#### [WHAT YOU SHOULD DO]
Copy everything from the line containing "True or false: Aggravated" down to the end of the rows, but replace "series" with "line" and keep the rest the same. Don't include the pictures.

[Chart comprehension rows]

* * * *

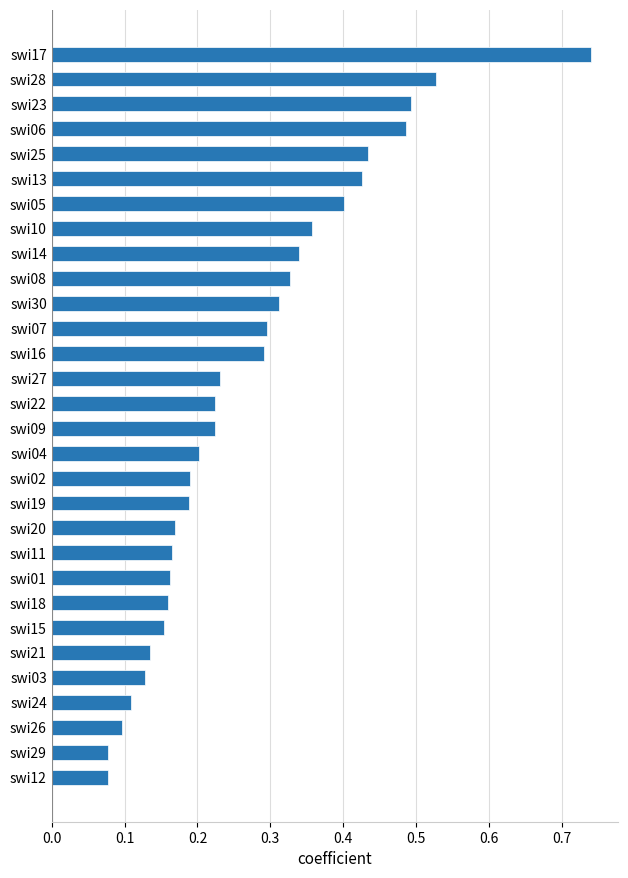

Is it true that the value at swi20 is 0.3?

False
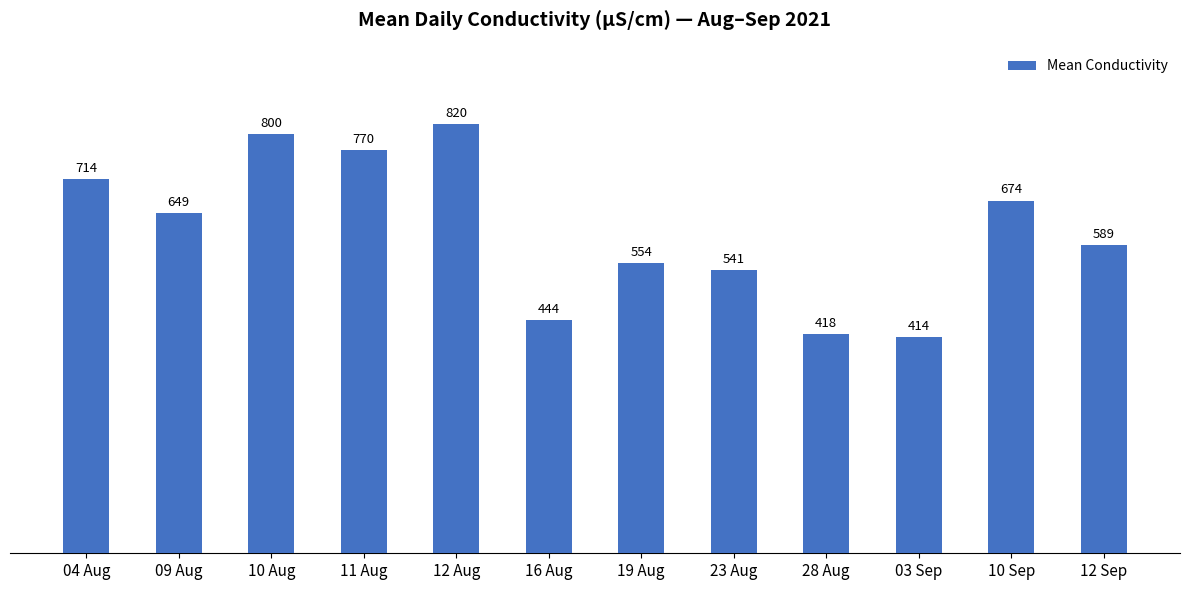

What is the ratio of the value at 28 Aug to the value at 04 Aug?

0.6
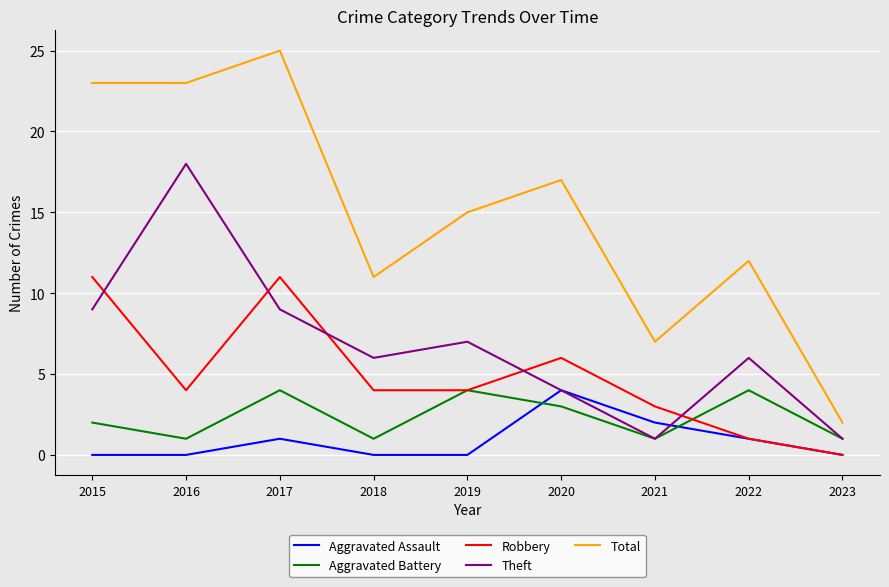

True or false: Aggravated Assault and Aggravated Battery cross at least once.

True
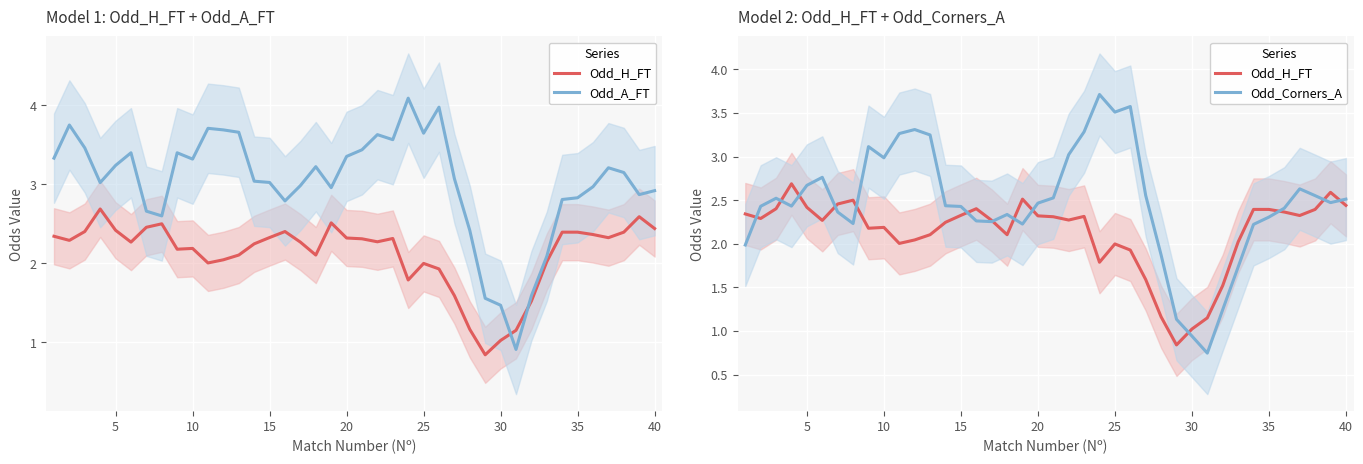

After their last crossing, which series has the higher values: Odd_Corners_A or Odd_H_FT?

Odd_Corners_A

* * * *

#### [TASK SOLUTION]
True or false: Aggravated Assault and Aggravated Battery cross at least once.

True

After their last crossing, which line has the higher values: Odd_Corners_A or Odd_H_FT?

Odd_Corners_A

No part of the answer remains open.